London air to be kept clean thanks to Warwick researchers

In London air pollution contributes to thousands of premature deaths a year, with many others suffering the adverse health effects of air pollution exposure.

However researchers at the University of Warwick and The Alan Turing Institute have won research funding worth £619,000 from EPSRC (The Engineering and Physical Sciences Research Council) for a project that aims to help keep London's air clean.

The project is led by the Department of Statistics, and Department Computer Science at the University of Warwick. Project partners from The Alan Turing Institute's data centric engineering programme which is supported by the Lloyds Register Foundation, have committed resources of over £300,000; with the Greater London Authority (GLA) committing further in-kind contributions, via staff time, complementary projects and new data sources. The project will also fund two postdoctoral researchers for the next three years.

The funding will enable researchers to build on their existing work on air quality and simulation-based inference to revolutionise pollution forecasting by combining modern machine learning and statistical methodology.

The project will develop and utilise computational techniques based around the simulation of large ensembles of "particles" to allow us to estimate and quantify our uncertainty. These techniques will be combined with models inspired by modern machine learning, particularly utilising deep Gaussian processes to describe the profile of atmospheric pollutants as they evolve over time.

Using these methods will allow for measurements from disparate sensors to be fused in a principled way allowing for as much information as possible to be extracted from sensor networks and combined with auxiliary measurements of related quantities while simultaneously providing an indication of how good these estimates are.

Dr Adam Johansen, from the Department of Statistics at Warwick and leader of the project comments:

"This is an exciting opportunity to develop techniques from computational statistics and advanced machine learning to make a step change in the monitoring and prediction of air quality in major urban environments.
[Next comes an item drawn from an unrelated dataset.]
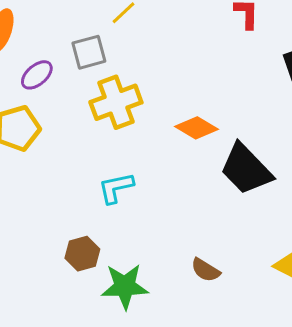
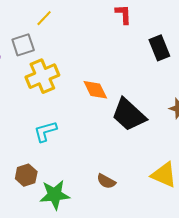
orange diamond: (196, 128) -> (95, 90), turned 36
Involvement from stakeholders including the Greater London Authority will ensure that the project has genuine and lasting impact."

The researchers will introduce robust techniques for large scale inference in spatial settings which evolve over time that leverage synergistic developments in computational and robust statistics as well as machine learning and urban analytics.

Co-investigator Dr Theo Damoulas, Deputy Programme Director for Data Centric Engineering (DCE) at the Turing, added:

"I'm delighted that the Turing's DCE programme will continue to actively support this important research at the interface of several of our areas of strength that will allows us to contribute to one of the 21st century grand challenges."